Another lesson, taught by a consultant, focused on budgeting in the context of family values. The family’s 5- and 6-year-olds were tasked with building a piggy bank with materials purchased from a craft store. The consultant asked the children to describe the purpose of a piggy bank.

“All of a sudden, you’re talking about wealth,” Duchossois says. When the children said they could save money to buy candy, the consultant prompted them with other uses for the funds: to buy Christmas presents for mom and dad, donate to the less fortunate or save for the long term. At the end of the lesson, the children gave a presentation to their parents and grandparents.

“This blew me away. It was just absolutely fantastic,” he says. “They had fun, and the values that are important to the family were messaged on.

“Ashley and her peers are taking [NextGen] education to the next level,” he boasts. “We really are dedicated to having fun, concurrent with educating them about the values.
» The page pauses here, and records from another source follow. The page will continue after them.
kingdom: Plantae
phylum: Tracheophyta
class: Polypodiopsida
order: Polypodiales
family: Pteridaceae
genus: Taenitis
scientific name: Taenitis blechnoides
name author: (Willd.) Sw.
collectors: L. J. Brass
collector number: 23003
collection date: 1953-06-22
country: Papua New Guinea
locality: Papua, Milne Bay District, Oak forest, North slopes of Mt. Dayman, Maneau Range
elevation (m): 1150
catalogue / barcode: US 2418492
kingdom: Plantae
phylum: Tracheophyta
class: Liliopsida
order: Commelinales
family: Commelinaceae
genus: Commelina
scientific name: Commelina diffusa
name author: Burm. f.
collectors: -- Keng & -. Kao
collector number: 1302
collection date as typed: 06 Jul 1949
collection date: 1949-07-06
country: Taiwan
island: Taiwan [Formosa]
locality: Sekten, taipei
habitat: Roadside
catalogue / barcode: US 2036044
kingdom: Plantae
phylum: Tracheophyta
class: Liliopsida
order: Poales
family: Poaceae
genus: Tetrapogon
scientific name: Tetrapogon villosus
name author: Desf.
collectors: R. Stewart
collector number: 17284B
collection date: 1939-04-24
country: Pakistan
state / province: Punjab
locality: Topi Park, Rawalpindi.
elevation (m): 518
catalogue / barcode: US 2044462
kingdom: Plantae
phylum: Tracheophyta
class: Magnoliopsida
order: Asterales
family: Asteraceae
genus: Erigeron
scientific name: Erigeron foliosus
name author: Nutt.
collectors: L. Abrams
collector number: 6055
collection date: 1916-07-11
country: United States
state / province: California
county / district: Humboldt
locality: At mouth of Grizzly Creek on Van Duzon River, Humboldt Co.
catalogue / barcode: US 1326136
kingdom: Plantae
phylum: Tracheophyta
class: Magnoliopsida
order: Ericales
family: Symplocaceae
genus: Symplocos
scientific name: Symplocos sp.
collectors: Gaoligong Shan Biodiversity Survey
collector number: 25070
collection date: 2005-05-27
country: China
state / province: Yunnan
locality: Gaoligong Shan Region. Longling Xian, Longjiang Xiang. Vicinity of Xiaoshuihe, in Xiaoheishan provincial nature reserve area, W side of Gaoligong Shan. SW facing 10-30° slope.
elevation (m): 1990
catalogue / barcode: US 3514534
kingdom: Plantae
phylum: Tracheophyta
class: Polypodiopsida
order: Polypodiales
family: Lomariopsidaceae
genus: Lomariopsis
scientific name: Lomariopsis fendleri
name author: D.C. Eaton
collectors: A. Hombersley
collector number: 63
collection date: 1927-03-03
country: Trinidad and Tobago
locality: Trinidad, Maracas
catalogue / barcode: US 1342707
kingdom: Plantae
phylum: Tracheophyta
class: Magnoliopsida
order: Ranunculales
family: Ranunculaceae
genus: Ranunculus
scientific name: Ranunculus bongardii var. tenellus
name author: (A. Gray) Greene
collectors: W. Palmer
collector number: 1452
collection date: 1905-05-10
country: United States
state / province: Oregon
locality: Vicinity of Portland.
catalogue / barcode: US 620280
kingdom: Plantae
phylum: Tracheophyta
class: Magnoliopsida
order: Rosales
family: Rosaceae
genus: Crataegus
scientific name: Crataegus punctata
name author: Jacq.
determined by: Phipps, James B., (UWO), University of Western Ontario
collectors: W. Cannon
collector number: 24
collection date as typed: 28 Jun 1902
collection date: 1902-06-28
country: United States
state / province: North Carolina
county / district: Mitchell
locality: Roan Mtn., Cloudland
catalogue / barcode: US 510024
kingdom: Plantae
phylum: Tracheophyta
And when they get to be freshmen in high school, then we’ll move into your traditional finance and economics [lessons] as well.”

Boardroom dynamics

Joyce, whose professional background is in social work, says that in preparing for board service alongside her father, she made it clear to him that she would not always vote in lockstep with him.

“There are going to be times when you and I are going to disagree, and we need to get past that,” Joyce told her father.

The father and daughter discuss their disagreements in his office, away from the board table. “We talk about it immediately,” she says. “And I think that is really healthy.”

In certain cases, they find it easier to settle their differences via email. “He hears me a little differently” when they put the issues in writing, Joyce says of her father.

“I will send him an email and say, ‘OK, these are the points.’ And then he’ll send an email [saying], ‘Well, these are my points.’ He and I have this color chart. He’ll do his in red, I’ll do mine in blue, and that’s how we work it out.”

Duchossois recalls a recent board vote on a potential acquisition. “We’d gone through it, at the board meeting, in executive session, [in] handouts — the whole shebang,” he says.

When the board voted on whether to move forward with the acquisition, Joyce and another young family director voted no. Duchossois realized he had misinterpreted their viewpoints. The board discussed the strategic value of the move and ultimately voted to go ahead.

The independent directors told him that the divided vote was the sign of a healthy family dynamic, he says. “The family has enough self-confidence and trust in each other to disagree. The power of the family board requires that there be independent thinking and challenge, at the right time and in the right way.” Hopefully, he adds, these discussions ultimately lead to consensus.

The family values, he continues, are an important focal point for company executives and the board. “As part of the onboarding for all of our directors and all of our senior officers, we get back to the whole issue of values,” he says. One of those values is trust.

A high-trust environment provides a setting for constructive conflict in the boardroom. “It’s very difficult to have trust if the ownership and the senior executives are [not sharing] what’s on their mind,” Duchossois says. “Let’s get it on the table. You can’t solve the problem if you can’t see the problem. Whether it be in executive session or you call me up after the board meeting is over, please, don’t let something fester.”